Care is in crisis. The lion’s share of caregiving within and outside of families is done by women and they receive little to no pay, nor recognition for it. Women represent over 80% of childcare workers, over 90% of home care workers, and over 95% of domestic workers. Many of them are Black and migrant women. Their wages are at the bottom of economic distribution and current laws undermine their access to basic labor rights. Furthermore, women provide over 70% of full-time unpaid care work. That is, women providing care in the home receive no compensation and, moreover, give up jobs and economic autonomy to do it.
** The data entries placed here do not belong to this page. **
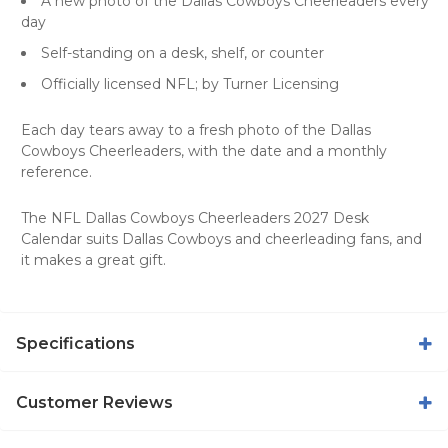
A new photo of the Dallas Cowboys Cheerleaders every
day
Self-standing on a desk, shelf, or counter
Officially licensed NFL; by Turner Licensing
Each day tears away to a fresh photo of the Dallas
Cowboys Cheerleaders, with the date and a monthly
reference.
The NFL Dallas Cowboys Cheerleaders 2027 Desk
Calendar suits Dallas Cowboys and cheerleading fans, and
it makes a great gift.
Specifications
Customer Reviews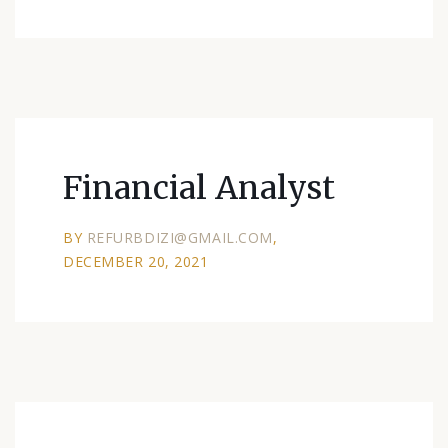
Financial Analyst
BY
REFURBDIZI@GMAIL.COM
DECEMBER 20, 2021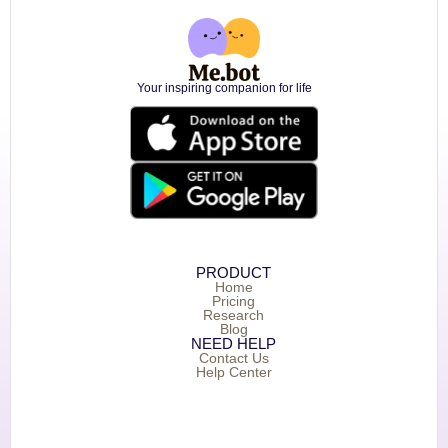
Your inspiring companion for life
PRODUCT
Home
Pricing
Research
Blog
NEED HELP
Contact Us
Help Center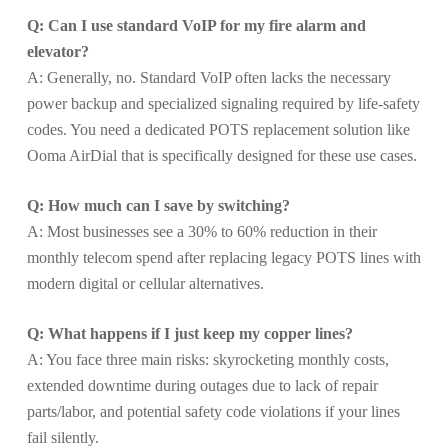
Q: Can I use standard VoIP for my fire alarm and
elevator?
A: Generally, no. Standard VoIP often lacks the necessary
power backup and specialized signaling required by life-safety
codes. You need a dedicated POTS replacement solution like
Ooma AirDial that is specifically designed for these use cases.
Q: How much can I save by switching?
A: Most businesses see a 30% to 60% reduction in their
monthly telecom spend after replacing legacy POTS lines with
modern digital or cellular alternatives.
Q: What happens if I just keep my copper lines?
A: You face three main risks: skyrocketing monthly costs,
extended downtime during outages due to lack of repair
parts/labor, and potential safety code violations if your lines
fail silently.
These care contradictions are at a breaking point. Care workers are organizing to ask for equal rights and better pay. Women and families are demanding collective responsibility over care, just as they are demanding labor alternatives that address care needs without economically bankrupting women. Women are saying enough to providing care for free, enough to providing care for poverty wages.
“After the Care Crisis” seeks to imagine alternative ways of organizing care that put an end to this deeply unjust system that relies on pervasive feminization, racialization, and devaluation. Researchers, activists, and policy advocates will discuss current contradictions in care work and ongoing campaigns looking to transform it in the direction of justice and equity.
Participants will include the United Home Care Workers’ of PA, the Pennsylvania Domestic Workers Alliance, the National Domestic Workers’ Alliance, Hand in Hand the domestic employers’ network, researchers across the social sciences and humanities, and a keynote address by economist Nancy Folbre.